● **Data to process**
□ □ □ □ □ □ □

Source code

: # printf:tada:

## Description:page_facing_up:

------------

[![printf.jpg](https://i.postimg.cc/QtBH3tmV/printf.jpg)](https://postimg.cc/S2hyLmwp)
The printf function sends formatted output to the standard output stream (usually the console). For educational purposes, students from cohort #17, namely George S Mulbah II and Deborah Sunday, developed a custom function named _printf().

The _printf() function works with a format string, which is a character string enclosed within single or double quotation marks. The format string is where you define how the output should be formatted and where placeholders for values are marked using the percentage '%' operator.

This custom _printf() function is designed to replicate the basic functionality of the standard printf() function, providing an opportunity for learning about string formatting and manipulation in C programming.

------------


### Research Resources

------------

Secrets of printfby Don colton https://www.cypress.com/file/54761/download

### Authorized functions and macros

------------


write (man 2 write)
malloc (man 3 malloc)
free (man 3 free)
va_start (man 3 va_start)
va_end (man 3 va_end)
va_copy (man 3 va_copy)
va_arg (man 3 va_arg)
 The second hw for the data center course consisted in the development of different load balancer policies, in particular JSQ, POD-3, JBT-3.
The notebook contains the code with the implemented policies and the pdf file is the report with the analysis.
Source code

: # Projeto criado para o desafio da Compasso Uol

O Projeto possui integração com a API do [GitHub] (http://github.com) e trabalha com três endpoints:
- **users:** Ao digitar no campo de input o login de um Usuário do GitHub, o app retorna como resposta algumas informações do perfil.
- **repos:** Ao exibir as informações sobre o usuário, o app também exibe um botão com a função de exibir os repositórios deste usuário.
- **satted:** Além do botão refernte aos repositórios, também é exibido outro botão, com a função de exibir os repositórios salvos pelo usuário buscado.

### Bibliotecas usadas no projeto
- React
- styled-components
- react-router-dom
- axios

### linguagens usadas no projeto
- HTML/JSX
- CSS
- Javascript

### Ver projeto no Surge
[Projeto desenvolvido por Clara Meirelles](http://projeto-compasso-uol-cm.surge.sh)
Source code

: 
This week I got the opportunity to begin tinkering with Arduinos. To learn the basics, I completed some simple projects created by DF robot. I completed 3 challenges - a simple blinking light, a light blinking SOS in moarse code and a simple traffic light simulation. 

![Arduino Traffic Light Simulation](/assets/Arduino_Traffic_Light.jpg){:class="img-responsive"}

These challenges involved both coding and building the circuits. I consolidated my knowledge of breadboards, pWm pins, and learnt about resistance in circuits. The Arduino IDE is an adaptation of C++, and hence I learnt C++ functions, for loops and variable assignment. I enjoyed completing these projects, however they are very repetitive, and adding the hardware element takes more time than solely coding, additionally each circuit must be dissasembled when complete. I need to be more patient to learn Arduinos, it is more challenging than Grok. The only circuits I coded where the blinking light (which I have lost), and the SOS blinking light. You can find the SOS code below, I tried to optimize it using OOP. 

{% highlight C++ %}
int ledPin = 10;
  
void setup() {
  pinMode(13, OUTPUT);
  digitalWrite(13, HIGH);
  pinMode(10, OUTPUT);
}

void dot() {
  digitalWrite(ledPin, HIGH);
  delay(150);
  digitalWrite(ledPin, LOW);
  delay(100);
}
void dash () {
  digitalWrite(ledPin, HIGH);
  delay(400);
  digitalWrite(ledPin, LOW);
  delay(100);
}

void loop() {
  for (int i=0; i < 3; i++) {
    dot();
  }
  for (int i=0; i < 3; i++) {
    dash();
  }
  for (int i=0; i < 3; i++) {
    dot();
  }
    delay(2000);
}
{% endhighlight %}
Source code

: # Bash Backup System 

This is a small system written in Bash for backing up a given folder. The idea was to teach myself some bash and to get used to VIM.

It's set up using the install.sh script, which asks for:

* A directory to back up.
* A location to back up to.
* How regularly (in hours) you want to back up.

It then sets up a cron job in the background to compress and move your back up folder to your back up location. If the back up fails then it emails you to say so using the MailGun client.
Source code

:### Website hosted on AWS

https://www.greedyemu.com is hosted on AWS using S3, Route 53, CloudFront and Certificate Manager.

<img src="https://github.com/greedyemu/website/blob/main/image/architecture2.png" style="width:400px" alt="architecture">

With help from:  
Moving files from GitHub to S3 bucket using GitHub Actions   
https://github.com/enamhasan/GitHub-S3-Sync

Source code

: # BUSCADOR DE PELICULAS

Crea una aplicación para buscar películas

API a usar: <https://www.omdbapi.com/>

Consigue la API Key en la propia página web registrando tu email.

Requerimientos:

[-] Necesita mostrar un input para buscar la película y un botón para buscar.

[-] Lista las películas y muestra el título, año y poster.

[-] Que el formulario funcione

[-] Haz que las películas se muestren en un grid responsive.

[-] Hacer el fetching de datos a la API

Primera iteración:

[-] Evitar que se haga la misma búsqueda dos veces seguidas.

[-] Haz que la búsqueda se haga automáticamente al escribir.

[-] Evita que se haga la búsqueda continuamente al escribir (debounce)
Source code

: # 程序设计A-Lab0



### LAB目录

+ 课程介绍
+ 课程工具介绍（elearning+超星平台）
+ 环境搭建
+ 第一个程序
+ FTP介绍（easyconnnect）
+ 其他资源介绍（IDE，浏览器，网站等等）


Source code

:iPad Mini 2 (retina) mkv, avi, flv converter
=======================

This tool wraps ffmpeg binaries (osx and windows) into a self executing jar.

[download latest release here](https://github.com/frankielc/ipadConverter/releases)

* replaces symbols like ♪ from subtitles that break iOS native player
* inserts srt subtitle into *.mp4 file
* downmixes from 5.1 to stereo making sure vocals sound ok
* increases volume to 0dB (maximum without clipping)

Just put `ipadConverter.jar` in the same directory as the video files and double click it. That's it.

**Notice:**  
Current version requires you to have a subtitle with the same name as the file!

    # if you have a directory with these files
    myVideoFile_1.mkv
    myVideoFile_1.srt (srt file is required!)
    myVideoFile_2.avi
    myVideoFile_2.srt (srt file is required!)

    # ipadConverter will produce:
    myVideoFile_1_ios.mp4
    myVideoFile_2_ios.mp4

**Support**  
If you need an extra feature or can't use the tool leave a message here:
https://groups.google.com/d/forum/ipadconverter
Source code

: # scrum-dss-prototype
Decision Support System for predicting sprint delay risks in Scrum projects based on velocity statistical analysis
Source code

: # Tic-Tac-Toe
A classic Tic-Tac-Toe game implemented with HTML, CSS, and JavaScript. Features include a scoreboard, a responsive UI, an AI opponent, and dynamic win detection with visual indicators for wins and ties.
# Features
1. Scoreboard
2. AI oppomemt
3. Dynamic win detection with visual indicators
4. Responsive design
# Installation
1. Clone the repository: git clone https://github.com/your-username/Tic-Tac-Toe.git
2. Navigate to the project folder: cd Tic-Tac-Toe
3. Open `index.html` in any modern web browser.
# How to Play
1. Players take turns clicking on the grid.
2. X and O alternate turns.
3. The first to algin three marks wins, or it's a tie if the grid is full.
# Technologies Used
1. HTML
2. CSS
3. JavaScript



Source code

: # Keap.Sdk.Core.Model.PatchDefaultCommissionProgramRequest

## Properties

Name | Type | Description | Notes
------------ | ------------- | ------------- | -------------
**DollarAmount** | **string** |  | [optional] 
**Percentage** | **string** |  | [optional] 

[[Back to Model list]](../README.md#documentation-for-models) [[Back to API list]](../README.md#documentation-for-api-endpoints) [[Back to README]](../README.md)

□ □ □ □ □ □ □

● **Exercise directions**
Restate the records above word for word.

● **Answer space**
Source code

: # printf:tada:

## Description:page_facing_up:

------------

[![printf.jpg](https://i.postimg.cc/QtBH3tmV/printf.jpg)](https://postimg.cc/S2hyLmwp)
The printf function sends formatted output to the standard output stream (usually the console). For educational purposes, students from cohort #17, namely George S Mulbah II and Deborah Sunday, developed a custom function named _printf().

The _printf() function works with a format string, which is a character string enclosed within single or double quotation marks. The format string is where you define how the output should be formatted and where placeholders for values are marked using the percentage '%' operator.

This custom _printf() function is designed to replicate the basic functionality of the standard printf() function, providing an opportunity for learning about string formatting and manipulation in C programming.

------------


### Research Resources

------------

Secrets of printfby Don colton https://www.cypress.com/file/54761/download

### Authorized functions and macros

------------


write (man 2 write)
malloc (man 3 malloc)
free (man 3 free)
va_start (man 3 va_start)
va_end (man 3 va_end)
va_copy (man 3 va_copy)
va_arg (man 3 va_arg)
 The second hw for the data center course consisted in the development of different load balancer policies, in particular JSQ, POD-3, JBT-3.
The notebook contains the code with the implemented policies and the pdf file is the report with the analysis.
Source code

: # Projeto criado para o desafio da Compasso Uol

O Projeto possui integração com a API do [GitHub] (http://github.com) e trabalha com três endpoints:
- **users:** Ao digitar no campo de input o login de um Usuário do GitHub, o app retorna como resposta algumas informações do perfil.
- **repos:** Ao exibir as informações sobre o usuário, o app também exibe um botão com a função de exibir os repositórios deste usuário.
- **satted:** Além do botão refernte aos repositórios, também é exibido outro botão, com a função de exibir os repositórios salvos pelo usuário buscado.

### Bibliotecas usadas no projeto
- React
- styled-components
- react-router-dom
- axios

### linguagens usadas no projeto
- HTML/JSX
- CSS
- Javascript

### Ver projeto no Surge
[Projeto desenvolvido por Clara Meirelles](http://projeto-compasso-uol-cm.surge.sh)
Source code

: 
This week I got the opportunity to begin tinkering with Arduinos. To learn the basics, I completed some simple projects created by DF robot. I completed 3 challenges - a simple blinking light, a light blinking SOS in moarse code and a simple traffic light simulation. 

![Arduino Traffic Light Simulation](/assets/Arduino_Traffic_Light.jpg){:class="img-responsive"}

These challenges involved both coding and building the circuits. I consolidated my knowledge of breadboards, pWm pins, and learnt about resistance in circuits. The Arduino IDE is an adaptation of C++, and hence I learnt C++ functions, for loops and variable assignment. I enjoyed completing these projects, however they are very repetitive, and adding the hardware element takes more time than solely coding, additionally each circuit must be dissasembled when complete. I need to be more patient to learn Arduinos, it is more challenging than Grok. The only circuits I coded where the blinking light (which I have lost), and the SOS blinking light. You can find the SOS code below, I tried to optimize it using OOP. 

{% highlight C++ %}
int ledPin = 10;
  
void setup() {
  pinMode(13, OUTPUT);
  digitalWrite(13, HIGH);
  pinMode(10, OUTPUT);
}

void dot() {
  digitalWrite(ledPin, HIGH);
  delay(150);
  digitalWrite(ledPin, LOW);
  delay(100);
}
void dash () {
  digitalWrite(ledPin, HIGH);
  delay(400);
  digitalWrite(ledPin, LOW);
  delay(100);
}

void loop() {
  for (int i=0; i < 3; i++) {
    dot();
  }
  for (int i=0; i < 3; i++) {
    dash();
  }
  for (int i=0; i < 3; i++) {
    dot();
  }
    delay(2000);
}
{% endhighlight %}
Source code

: # Bash Backup System 

This is a small system written in Bash for backing up a given folder. The idea was to teach myself some bash and to get used to VIM.

It's set up using the install.sh script, which asks for:

* A directory to back up.
* A location to back up to.
* How regularly (in hours) you want to back up.

It then sets up a cron job in the background to compress and move your back up folder to your back up location. If the back up fails then it emails you to say so using the MailGun client.
Source code

:### Website hosted on AWS

https://www.greedyemu.com is hosted on AWS using S3, Route 53, CloudFront and Certificate Manager.

<img src="https://github.com/greedyemu/website/blob/main/image/architecture2.png" style="width:400px" alt="architecture">

With help from:  
Moving files from GitHub to S3 bucket using GitHub Actions   
https://github.com/enamhasan/GitHub-S3-Sync

Source code

: # BUSCADOR DE PELICULAS

Crea una aplicación para buscar películas

API a usar: <https://www.omdbapi.com/>

Consigue la API Key en la propia página web registrando tu email.

Requerimientos:

[-] Necesita mostrar un input para buscar la película y un botón para buscar.

[-] Lista las películas y muestra el título, año y poster.

[-] Que el formulario funcione

[-] Haz que las películas se muestren en un grid responsive.

[-] Hacer el fetching de datos a la API

Primera iteración:

[-] Evitar que se haga la misma búsqueda dos veces seguidas.

[-] Haz que la búsqueda se haga automáticamente al escribir.

[-] Evita que se haga la búsqueda continuamente al escribir (debounce)
Source code

: # 程序设计A-Lab0



### LAB目录

+ 课程介绍
+ 课程工具介绍（elearning+超星平台）
+ 环境搭建
+ 第一个程序
+ FTP介绍（easyconnnect）
+ 其他资源介绍（IDE，浏览器，网站等等）


Source code

:iPad Mini 2 (retina) mkv, avi, flv converter
=======================

This tool wraps ffmpeg binaries (osx and windows) into a self executing jar.

[download latest release here](https://github.com/frankielc/ipadConverter/releases)

* replaces symbols like ♪ from subtitles that break iOS native player
* inserts srt subtitle into *.mp4 file
* downmixes from 5.1 to stereo making sure vocals sound ok
* increases volume to 0dB (maximum without clipping)

Just put `ipadConverter.jar` in the same directory as the video files and double click it. That's it.

**Notice:**  
Current version requires you to have a subtitle with the same name as the file!

    # if you have a directory with these files
    myVideoFile_1.mkv
    myVideoFile_1.srt (srt file is required!)
    myVideoFile_2.avi
    myVideoFile_2.srt (srt file is required!)

    # ipadConverter will produce:
    myVideoFile_1_ios.mp4
    myVideoFile_2_ios.mp4

**Support**  
If you need an extra feature or can't use the tool leave a message here:
https://groups.google.com/d/forum/ipadconverter
Source code

: # scrum-dss-prototype
Decision Support System for predicting sprint delay risks in Scrum projects based on velocity statistical analysis
Source code

: # Tic-Tac-Toe
A classic Tic-Tac-Toe game implemented with HTML, CSS, and JavaScript. Features include a scoreboard, a responsive UI, an AI opponent, and dynamic win detection with visual indicators for wins and ties.
# Features
1. Scoreboard
2. AI oppomemt
3. Dynamic win detection with visual indicators
4. Responsive design
# Installation
1. Clone the repository: git clone https://github.com/your-username/Tic-Tac-Toe.git
2. Navigate to the project folder: cd Tic-Tac-Toe
3. Open `index.html` in any modern web browser.
# How to Play
1. Players take turns clicking on the grid.
2. X and O alternate turns.
3. The first to algin three marks wins, or it's a tie if the grid is full.
# Technologies Used
1. HTML
2. CSS
3. JavaScript



Source code

: # Keap.Sdk.Core.Model.PatchDefaultCommissionProgramRequest

## Properties

Name | Type | Description | Notes
------------ | ------------- | ------------- | -------------
**DollarAmount** | **string** |  | [optional] 
**Percentage** | **string** |  | [optional] 

[[Back to Model list]](../README.md#documentation-for-models) [[Back to API list]](../README.md#documentation-for-api-endpoints) [[Back to README]](../README.md)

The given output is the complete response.